Naquela noite amaldiçoada, Genaro, Mané e Tanaka saíram, cada um de sua casa, em direção à Avenida Paulista, na altura do número 1400, para um encontro marcado à meia-noite. Genaro estava tenso e irritado, nervoso e preocupado que algo pudesse dar errado e eles saíssem da casa sem o dinheiro. Mané estava frio e tranquilo, havia feito todos os cálculos e projeções matemáticas, apesar de que, em sua terrinha natal, havia aprendido somente três operações, não sabia dividir… Tanaka trazia no rosto um sorriso de superioridade oriental, reforçado pela imobilidade vítrea, escura e fria do olho artificial. A chuva fina apertara bastante e os primeiros raios começavam a estourar no céu escuro de nuvens carregadas. Cumprimentaram-se rapidamente e repassaram os próximos passos. Construída em 1896, a residência foi projetada pelo escritório de Ramos de Azevedo a pedido de Luiz Anhaia. Por alguma razão Anhaia não ficou no casarão e em 1911 o imóvel foi vendido ao industrial e banqueiro de origem italiana, Alexandre Siciliano. O imóvel ficava localizado no número 1412 da Avenida Paulista. Tratava-se de uma enorme construção de quatro andares, no meio de uma grande área verde. Tinha vários cômodos muito amplos, sala de leitura, sala de jantar, salão de jogos e dependências externas para acomodação de empregados, além da garagem. O imóvel passou por várias mãos, até chegar a Baruch como pagamento de uma dívida do então proprietário.
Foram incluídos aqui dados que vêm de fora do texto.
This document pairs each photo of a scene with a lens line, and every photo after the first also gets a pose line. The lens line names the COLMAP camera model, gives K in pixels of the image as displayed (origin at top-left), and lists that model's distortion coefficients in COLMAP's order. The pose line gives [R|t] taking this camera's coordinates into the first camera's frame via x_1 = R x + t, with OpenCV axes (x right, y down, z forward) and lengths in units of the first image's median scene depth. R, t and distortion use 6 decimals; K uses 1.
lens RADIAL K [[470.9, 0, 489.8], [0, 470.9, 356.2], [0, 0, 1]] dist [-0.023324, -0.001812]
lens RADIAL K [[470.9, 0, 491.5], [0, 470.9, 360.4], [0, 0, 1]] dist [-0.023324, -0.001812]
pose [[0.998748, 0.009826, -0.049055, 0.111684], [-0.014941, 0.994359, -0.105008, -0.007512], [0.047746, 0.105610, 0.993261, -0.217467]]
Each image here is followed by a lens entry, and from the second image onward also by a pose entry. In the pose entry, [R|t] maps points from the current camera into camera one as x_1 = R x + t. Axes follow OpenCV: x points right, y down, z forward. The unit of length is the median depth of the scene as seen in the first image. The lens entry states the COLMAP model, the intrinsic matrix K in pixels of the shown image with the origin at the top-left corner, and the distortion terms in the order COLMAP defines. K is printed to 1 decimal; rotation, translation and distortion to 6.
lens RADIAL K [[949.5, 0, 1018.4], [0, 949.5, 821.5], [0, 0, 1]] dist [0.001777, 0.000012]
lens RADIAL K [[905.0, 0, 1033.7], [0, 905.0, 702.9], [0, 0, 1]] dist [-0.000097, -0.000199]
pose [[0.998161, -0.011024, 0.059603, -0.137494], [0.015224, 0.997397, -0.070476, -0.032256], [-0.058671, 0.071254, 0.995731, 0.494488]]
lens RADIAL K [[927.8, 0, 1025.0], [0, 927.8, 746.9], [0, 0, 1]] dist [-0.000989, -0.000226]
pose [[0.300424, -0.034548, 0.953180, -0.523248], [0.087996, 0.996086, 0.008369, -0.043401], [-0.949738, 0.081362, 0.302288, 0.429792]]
A mansão era ladeada por outras duas amplas residências e a construção principal era cercada de alamedas arborizadas. Nos fundos, de frente para as garagens, havia uma pequena escada que dava acesso a uma porta de ferro, fechada por um único cadeado apodrecido, conforme Mané havia observado numa das vezes em que viera à casa do patrão para entregar documentos da empresa. A ronda noturna cobria apenas dois dos imensos quarteirões, dando uma volta completa a cada 18 minutos. Tanaka e Mané entrariam pelo muro lateral da casa à esquerda, desocupada há alguns meses, enquanto Genaro seguiria o guarda noturno por toda a ronda, para se certificar que ele completaria o percurso no tempo estimado. Nesse período, os dois teriam o tempo necessário para serrar o cadeado com o mínimo de ruído possível, entrar pela porta de serviço, atravessar toda mansão no escuro e abrir a porta principal para o Genaro, que deveria ultrapassar o vigia a tempo de chegar e desligar, pelo lado de fora, o sistema de alarme que acendia uma lâmpada vermelha quando a porta era aberta pelo lado de dentro. 

Tudo havia funcionado com a precisão de um relógio suíço, os três amigos já estavam no interior da mansão, o velho Baruch polia silenciosamente suas moedas em seu quarto e a ronda noturna havia passado pela calçada sem perceber nada de anormal. A chuva torrencial e os raios prateados afastavam qualquer possibilidade de intromissão. Genaro estava quase calmo, mas havia somente um pequeno detalhe que poderia pôr abaixo tudo o que tinha sido tão bem planejado. A mansão havia sido invadida por outros três assaltantes naquele exato momento!